PRO endpoints, specifically about symptoms and activity limitations, are critical for the demonstration of the benefit of new treatments in COPD clinical trials. Our results indicated that the SGRQ may not be an appropriate instrument for this purpose. Other PRO instruments should therefore be identified for this purpose. An appropriate instrument to measure the impact of COPD on activity level in a clinical trial setting should focus on targeted activities, defined according to the targeted population severity. For symptoms, using specific measures of the various COPD symptomatic manifestations would allow changes in each type of symptoms to be efficiently captured and meaningfully interpreted. Instruments such as the comprehensive cough and sputum assessment questionnaire (CASA-Q),24 or the Evaluating Respiratory Symptoms in COPD (E-RS:COPD),25 may be good candidates for symptom severity measures in the context of clinical trials.

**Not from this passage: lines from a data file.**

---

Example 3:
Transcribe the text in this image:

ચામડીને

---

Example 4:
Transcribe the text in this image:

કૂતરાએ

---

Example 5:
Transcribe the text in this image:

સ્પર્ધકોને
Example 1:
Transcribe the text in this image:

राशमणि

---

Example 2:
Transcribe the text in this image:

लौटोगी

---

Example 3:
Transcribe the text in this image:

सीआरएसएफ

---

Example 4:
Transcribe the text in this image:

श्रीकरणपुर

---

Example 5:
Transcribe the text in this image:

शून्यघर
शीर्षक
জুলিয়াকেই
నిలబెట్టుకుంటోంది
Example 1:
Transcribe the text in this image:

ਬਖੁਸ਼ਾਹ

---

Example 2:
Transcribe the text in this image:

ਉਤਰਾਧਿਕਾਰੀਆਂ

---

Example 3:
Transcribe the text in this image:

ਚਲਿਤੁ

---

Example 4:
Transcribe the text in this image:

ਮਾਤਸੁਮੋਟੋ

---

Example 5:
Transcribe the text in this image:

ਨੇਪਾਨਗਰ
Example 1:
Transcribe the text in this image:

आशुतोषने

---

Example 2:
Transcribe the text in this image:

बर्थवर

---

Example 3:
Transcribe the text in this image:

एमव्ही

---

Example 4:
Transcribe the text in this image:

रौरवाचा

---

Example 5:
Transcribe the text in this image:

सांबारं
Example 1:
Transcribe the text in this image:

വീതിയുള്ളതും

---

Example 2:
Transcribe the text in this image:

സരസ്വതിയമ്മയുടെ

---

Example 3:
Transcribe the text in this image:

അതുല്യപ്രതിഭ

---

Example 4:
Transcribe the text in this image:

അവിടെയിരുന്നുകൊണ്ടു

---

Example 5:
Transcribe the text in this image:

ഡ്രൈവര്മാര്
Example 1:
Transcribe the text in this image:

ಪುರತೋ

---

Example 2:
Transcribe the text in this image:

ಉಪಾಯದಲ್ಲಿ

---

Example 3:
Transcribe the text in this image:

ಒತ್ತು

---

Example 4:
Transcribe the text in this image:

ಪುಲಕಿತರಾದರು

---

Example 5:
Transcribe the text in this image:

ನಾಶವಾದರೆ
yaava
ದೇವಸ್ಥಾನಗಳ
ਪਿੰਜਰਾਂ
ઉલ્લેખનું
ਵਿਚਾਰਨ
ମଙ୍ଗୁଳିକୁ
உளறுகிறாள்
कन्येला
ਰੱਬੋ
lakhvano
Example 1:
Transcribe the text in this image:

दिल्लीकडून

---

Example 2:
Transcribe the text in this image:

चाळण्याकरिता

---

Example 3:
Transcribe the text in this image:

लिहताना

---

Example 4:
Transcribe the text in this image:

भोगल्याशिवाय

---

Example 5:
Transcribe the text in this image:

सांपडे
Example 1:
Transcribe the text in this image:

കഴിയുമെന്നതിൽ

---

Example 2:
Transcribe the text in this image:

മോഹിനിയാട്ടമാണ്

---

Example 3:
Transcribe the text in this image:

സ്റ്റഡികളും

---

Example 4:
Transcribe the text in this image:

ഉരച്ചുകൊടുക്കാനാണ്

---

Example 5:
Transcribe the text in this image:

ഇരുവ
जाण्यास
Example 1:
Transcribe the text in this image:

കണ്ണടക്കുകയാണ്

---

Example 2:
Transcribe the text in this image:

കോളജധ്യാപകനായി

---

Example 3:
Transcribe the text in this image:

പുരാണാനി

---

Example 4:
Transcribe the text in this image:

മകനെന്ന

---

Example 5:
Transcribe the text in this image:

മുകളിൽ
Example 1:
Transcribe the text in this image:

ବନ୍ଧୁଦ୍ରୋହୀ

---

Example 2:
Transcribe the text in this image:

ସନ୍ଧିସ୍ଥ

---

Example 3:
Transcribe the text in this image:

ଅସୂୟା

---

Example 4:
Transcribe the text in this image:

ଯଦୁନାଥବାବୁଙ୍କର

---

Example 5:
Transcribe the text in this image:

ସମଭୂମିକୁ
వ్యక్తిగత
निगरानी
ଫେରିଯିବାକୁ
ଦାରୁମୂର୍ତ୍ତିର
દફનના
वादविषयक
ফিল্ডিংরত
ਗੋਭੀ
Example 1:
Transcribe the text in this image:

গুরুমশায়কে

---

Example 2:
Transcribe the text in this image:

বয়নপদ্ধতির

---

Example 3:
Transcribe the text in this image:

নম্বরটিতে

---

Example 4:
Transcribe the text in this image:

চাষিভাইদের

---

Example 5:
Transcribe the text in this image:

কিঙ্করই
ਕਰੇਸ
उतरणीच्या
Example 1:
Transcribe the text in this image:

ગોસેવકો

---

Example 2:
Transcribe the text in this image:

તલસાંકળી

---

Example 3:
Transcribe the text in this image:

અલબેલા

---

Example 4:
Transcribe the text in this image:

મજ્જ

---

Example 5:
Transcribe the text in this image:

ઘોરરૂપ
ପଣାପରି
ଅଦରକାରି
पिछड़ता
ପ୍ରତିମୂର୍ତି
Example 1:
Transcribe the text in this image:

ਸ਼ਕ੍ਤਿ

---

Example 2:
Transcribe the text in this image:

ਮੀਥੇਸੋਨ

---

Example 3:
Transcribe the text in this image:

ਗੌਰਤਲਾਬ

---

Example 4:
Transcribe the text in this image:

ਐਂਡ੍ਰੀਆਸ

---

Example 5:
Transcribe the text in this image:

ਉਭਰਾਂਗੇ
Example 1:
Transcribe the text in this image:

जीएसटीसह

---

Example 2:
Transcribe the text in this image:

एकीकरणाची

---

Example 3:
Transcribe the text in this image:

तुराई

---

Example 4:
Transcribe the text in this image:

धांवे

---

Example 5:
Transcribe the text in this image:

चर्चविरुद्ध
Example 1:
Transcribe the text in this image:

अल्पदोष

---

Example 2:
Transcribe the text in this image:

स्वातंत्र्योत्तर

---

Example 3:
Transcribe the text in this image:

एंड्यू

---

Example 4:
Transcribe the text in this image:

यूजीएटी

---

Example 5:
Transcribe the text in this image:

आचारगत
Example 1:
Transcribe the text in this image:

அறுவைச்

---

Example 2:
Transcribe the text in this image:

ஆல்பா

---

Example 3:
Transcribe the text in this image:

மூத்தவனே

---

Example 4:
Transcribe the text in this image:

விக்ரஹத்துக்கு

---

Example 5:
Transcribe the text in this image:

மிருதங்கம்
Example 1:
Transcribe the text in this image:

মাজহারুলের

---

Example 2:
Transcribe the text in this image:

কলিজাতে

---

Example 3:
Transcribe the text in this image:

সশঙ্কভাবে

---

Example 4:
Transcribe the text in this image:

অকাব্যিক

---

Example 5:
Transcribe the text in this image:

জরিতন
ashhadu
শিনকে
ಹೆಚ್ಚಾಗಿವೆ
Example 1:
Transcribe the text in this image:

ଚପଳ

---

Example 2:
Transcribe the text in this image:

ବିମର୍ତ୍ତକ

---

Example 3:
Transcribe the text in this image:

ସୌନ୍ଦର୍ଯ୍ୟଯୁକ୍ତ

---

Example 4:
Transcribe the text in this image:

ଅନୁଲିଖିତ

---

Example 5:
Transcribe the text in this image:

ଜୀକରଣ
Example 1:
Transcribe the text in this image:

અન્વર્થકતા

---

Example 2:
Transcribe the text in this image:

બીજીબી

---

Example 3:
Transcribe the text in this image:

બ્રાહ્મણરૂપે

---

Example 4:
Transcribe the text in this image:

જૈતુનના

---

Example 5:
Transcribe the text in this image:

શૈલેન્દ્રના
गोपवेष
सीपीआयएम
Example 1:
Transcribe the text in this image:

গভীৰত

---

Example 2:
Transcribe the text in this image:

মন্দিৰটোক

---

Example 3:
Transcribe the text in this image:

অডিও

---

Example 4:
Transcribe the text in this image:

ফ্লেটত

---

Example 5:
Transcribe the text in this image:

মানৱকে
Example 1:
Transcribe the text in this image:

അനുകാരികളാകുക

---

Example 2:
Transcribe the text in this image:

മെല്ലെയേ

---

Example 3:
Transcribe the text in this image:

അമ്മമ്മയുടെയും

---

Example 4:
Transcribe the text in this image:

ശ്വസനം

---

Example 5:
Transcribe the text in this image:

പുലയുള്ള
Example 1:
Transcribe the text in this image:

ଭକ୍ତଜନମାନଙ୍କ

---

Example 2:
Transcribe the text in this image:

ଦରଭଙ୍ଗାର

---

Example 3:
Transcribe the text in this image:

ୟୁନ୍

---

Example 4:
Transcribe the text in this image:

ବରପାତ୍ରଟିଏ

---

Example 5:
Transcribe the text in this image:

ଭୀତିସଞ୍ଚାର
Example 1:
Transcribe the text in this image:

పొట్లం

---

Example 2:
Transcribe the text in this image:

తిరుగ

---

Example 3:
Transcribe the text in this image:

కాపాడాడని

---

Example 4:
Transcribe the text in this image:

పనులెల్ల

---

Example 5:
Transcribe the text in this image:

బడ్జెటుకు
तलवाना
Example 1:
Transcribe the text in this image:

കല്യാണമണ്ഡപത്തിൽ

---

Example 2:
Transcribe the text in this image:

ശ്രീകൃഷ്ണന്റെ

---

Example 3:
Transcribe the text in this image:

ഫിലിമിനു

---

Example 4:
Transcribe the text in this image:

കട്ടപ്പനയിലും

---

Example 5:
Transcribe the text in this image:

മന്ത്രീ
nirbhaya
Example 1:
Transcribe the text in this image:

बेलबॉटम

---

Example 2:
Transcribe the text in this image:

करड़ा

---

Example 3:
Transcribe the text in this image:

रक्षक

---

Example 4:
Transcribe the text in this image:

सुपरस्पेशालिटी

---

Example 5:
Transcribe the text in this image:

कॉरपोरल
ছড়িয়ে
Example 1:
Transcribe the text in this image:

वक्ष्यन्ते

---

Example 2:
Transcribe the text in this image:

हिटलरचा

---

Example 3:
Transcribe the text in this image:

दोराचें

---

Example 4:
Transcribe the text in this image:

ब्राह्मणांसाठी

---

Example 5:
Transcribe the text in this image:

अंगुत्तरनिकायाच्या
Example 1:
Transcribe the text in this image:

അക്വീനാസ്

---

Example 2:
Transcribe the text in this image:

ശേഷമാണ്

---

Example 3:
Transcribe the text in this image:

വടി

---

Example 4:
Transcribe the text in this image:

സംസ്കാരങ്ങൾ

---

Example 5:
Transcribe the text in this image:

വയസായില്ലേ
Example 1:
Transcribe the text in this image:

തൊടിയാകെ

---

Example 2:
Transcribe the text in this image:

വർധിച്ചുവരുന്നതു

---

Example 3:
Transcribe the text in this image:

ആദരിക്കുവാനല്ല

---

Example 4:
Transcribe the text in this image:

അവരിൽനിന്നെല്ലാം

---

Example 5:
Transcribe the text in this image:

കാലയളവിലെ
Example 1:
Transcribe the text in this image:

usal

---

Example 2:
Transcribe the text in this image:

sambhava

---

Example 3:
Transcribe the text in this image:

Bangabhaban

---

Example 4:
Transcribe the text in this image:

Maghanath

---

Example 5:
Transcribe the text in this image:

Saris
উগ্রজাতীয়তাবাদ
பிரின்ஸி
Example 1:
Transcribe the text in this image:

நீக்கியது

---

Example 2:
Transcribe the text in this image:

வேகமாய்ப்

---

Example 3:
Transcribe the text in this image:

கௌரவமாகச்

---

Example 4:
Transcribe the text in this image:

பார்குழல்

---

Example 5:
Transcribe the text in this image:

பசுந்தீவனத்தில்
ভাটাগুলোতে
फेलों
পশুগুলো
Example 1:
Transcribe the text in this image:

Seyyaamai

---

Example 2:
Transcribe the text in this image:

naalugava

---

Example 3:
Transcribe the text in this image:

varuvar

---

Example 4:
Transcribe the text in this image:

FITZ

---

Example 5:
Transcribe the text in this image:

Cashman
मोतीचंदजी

The examination of the measurement properties of the SGRQ using the RMT analyses conducted using these SGRQ data from phase III clinical trials came with some challenges and limitations. First, while pooling data from five large phase III trials created a dataset including thousands of SGRQ assessments which led to precise statistical estimates in the Rasch model, most statistical indices and tests used in this setting are highly sensitive to sample size (eg, for fit to the Rasch model, or for exploration of DIF). Hence, any significance testing had to be considered with extreme caution. Secondly, our results were obtained from five trials with specific characteristics. The patients mostly had moderate to severe COPD and the percentage of male in our sample was slightly greater than in the general COPD population.26 Whether our results can be generalized, especially to patients with milder or very severe COPD, is an open question. Finally, our analyses focused on the cross-sectional measurement properties of the SGRQ Activity and Symptoms domains. Further analyses would be needed to inform their longitudinal measurement properties (ie, how appropriate is it to use them to characterize a change in activity limitations or symptom severity) and the measurement properties of the third domain composing the SGRQ (Impact).

Conclusion

While the SGRQ could be a potentially relevant summary index of overall HRQoL, its use to specifically target symptom severity or activity limitations in clinical trials in COPD is not warranted. Hence, other relevant PRO instruments should be considered to be used along with SGRQ to provide a holistic assessment of the health status of COPD patients in clinical research.

Acknowledgments

The authors would like to thank Harneet Kaur (Novartis) for managing and providing writing assistance in the development of this manuscript.

Author Contributions

All authors contributed to data analysis, drafting or revising the article, have agreed on the journal to which the article will be submitted, gave final approval of the version to be published, and agree to be accountable for all aspects of the work.

Funding

This study was funded by Novartis Pharma AG (Basel, Switzerland).

Disclosure

Angely Loubert, Antoine Regnault, and Juliette Meunier are employees of Modus Outcomes, a patient-centered outcomes consultancy commissioned by Novartis to conduct this study. Florian S. Gutzwiller and Stéphane A. Regnier are employees of Novartis Pharma AG. The authors report no other conflicts of interest in this work.